Payments look simple from the product surface.
A customer pays. The UI says success. The order moves forward.
Under the hood, though, the money and the system state do not move in a single atomic transaction. A payment gateway authorizes. A bank settles later. A webhook arrives out of order. A refund partially completes. A chargeback appears days later. Your internal ledger may say one thing while the gateway report says another.
That gap is where reconciliation lives.
If reconciliation is weak, finance loses trust in engineering, support cannot explain missing money, settlement mismatches pile up, and month-end close turns into a war room. If reconciliation is strong, teams can answer hard questions quickly:
- Which successful orders never settled?
- Which refunds were recorded internally but never processed by the PSP?
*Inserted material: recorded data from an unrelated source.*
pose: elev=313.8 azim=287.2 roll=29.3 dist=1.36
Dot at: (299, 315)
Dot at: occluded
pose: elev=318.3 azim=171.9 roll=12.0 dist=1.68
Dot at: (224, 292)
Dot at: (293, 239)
- Which chargebacks were received but not applied to the customer account?
- Which transactions are still pending because one event is late, not because money is missing?
This guide designs a production payment reconciliation engine.
Problem Statement
Build a reconciliation platform for an online payments business.
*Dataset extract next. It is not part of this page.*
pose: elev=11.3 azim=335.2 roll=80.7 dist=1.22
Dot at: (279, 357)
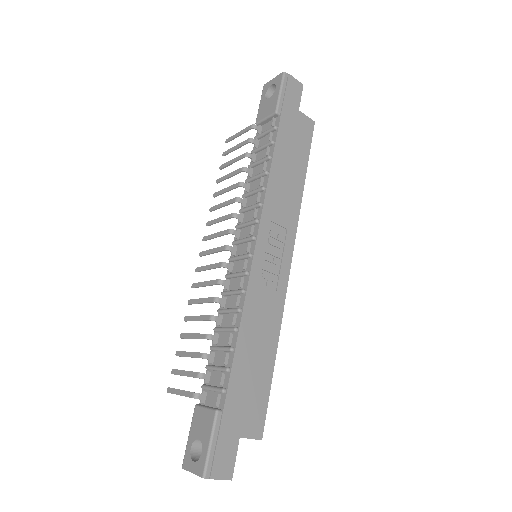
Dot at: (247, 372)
The platform must compare and reconcile records from:
- internal payment service
- internal ledger
- payment gateway / PSP reports
- bank settlement files
- refund systems
- dispute / chargeback feeds
The output should make mismatches explainable and actionable instead of dumping raw differences into a table that nobody trusts.
Requirements
Functional requirements:
- ingest internal payment events
- ingest gateway webhooks and settlement reports
- ingest bank settlement files
- ingest refund, reversal, and chargeback events
- match records across systems
- support one-to-one, one-to-many, and many-to-one matching
- classify mismatches by reason
- allow tolerance rules for fees, FX, and timing delays
- expose case management for finance and operations
- support re-runs and backfills
- maintain audit history for every reconciliation decision
Non-functional requirements:
- correctness over raw speed
- idempotent ingestion
- traceable lineage from source file/event to final case
- support late-arriving data
- survive duplicate and out-of-order events
- isolate merchant / tenant data
- handle daily batch files and real-time streams together
- support large settlement volumes without manual SQL firefighting
The main design constraint is this: reconciliation is not just data comparison. It is stateful matching over imperfect, late, and sometimes contradictory records.
Example Flows
To design the engine correctly, you need to be concrete about the money movement patterns.
Flow 1: Successful card payment
- customer checks out
- payment service creates payment
P123 - PSP authorizes and captures payment
- internal ledger records receivable
- PSP settlement file lands next day
- bank report confirms net settlement
- reconciliation marks transaction as matched
Flow 2: Refund mismatch
- internal system marks refund successful
- gateway API call timed out after request submission
- retry logic misbehaved, creating ambiguity
- refund report from PSP does not contain the refund
- reconciliation opens a case:
internal_refund_missing_at_gateway
Flow 3: Chargeback
- payment settled successfully
- weeks later, a dispute event arrives
- finance fee appears in dispute feed
- internal ledger lacks chargeback adjustment
- reconciliation opens a chargeback mismatch
These flows show why simple "join two tables on payment_id" logic is not enough.
Data Sources
The engine usually consumes four classes of data:
1. Internal operational events
- payment created
- authorization succeeded / failed
- capture succeeded / failed
- refund requested / completed
- reversal completed
- order cancelled
These are closest to product state but not always closest to money movement.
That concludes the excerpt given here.